Чёрт, как есть. Одно только — где ж вы найдёте чёрта, который бы так беззаветно радел за науку? А потому, светлая тебя память, старик, Герман Игоревич Заславский.
IX
Перечитал вчерашнее^ начал с Валер Николаича и больных зубов, а пришёл к эпитафии на могилу Заславского. Но ту мысль, которая заставила меня вчера взяться за дневник, всё-таки выскажу. Не хочу, чтобы она и дальше гуляла по извилинам и будила по ночам. Пусть лучше остаётся здесь, в бумажной пыли, темноте и забвении. Мысль простая, сложных у меня немного: я не успеваю восстанавливаться между перегонами. С каждым разом тяжелее приводить в порядок расхристанное тело. Наверное, это что-то вроде привычного вывиха, когда сустав вот он, на месте, кажется, и мышцы ещё ничего, крепкие, а махнёшь неловко рукой, и всё — привет, вывих. Обычно больнее всего в первый раз — и выходит сустав из сумки с дикой болью, и вправлять не легче, а вот дальше всё прощё, с каждым разом всё незаметнее, только вправляется плечо всё равно недостаточно, не до конца, что-нибудь да мешает, скажем, защемится мышечная ткань и начинает натурально гнить — а как иначе? Кровь-то не доходит.

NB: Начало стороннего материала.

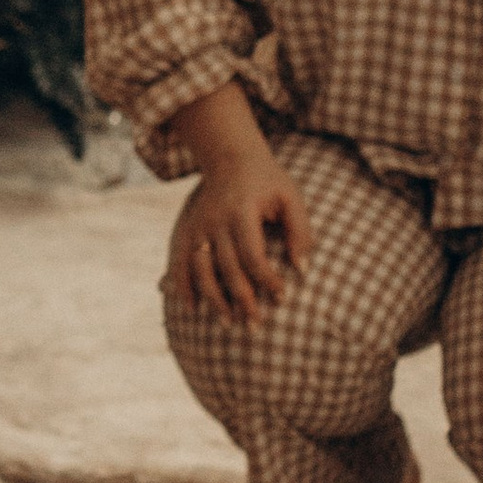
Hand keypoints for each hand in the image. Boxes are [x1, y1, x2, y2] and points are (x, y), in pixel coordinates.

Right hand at [173, 156, 314, 322]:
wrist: (229, 157)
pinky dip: (183, 287)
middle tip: (256, 325)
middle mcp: (215, 221)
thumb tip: (302, 269)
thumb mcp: (291, 197)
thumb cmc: (267, 181)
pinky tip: (192, 308)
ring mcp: (198, 227)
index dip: (267, 280)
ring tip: (228, 323)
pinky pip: (180, 263)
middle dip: (243, 299)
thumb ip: (301, 231)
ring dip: (214, 300)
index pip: (253, 255)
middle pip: (228, 269)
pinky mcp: (187, 231)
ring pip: (202, 271)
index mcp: (241, 212)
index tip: (282, 297)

Не так давно, месяца два назад, сменил в наушниках, разнообразия ради, лекции по истории лекциями о философии. Так вот, были в двадцатом веке такие ребята, которые считали, что жизнь отдельного человека содержит бесценный, очень важный опыт, только вот передать его нельзя никому и никогда, потому что для всех других он оказывается вовсе бесполезным. Хотел бы я послушать, что сказали бы они обо мне, проживающем жизнь в разных телах. Кажется, я знаю лучше любого хирурга, ортопеда и реабилитолога, изнутри чувствую все неполадки сложной системы — человеческого тела. Простая привычка, поворот головы, положение стоп при ходьбе (носки внутрь или наружу? Подвёрнута ступня или вывернута? Слышится ли в пояснице слабенькая, колющая холодноватость?), прикус (выходит ли нижняя челюсть вперёд, задвинута ли назад или вовсе перекошена?), линия роста волос, морщины, подвижность пальцев, всё это вместе говорит мне, что нужно делать, где подтянуть, а где ослабить, в чём лучше не упорствовать — быстрее пройдёт само, а где поможет только каждодневный труд. Я всё это знаю, и я очень долго и очень внимательно слушал указания хороших врачей и лучших тренеров. Я знаю, как работать с телом — и ничего не могу сделать со своим. Всё, кажется, конец. Оно разрушается, крошится, гноится и сдувается, едва дожив до тридцати четырёх. Мне кажется, что мои гости — теперь я называю их так, других гостей у меня всё равно нет — хуже сосущих паразитов. Они выпивают всю жизнь, все соки, оставляя после себя нечищеные, крошащиеся зубы, воспалённые десны и запоры. Мне кажется, что меня отключили от какого-то источника питания, отменили тот поток, что напряжённо бил от земли до неба, проходя прямёхонько через меня. Отменили или пустили другим путём. Может, теперь эта невидимая электрическая дуга выпрямляет спину милой Лидии Артуровне? Или сверкает искрами из глаз крепыша мистера Гильбертзона?
Нечего скакать, как блоха отсюда туда и назад. Где это видано? Может, не только тот бьющий ключ, может, и я сам размазался по коре десятков мозговых полушарий? И сколько минут своей жизни я не был человеком — ведь когда я только поток электронов, несущихся по проводам, разогнанная процессорная плазма, команда, приходящая на томограф — разве я человек? Нет, я уже совсем иное создание, не привязанное ни к телу, ни к людям.
Всё. Оставайся тут, рассыпайся бумажной пылью, истлевай и дохни, а мне нужно жить.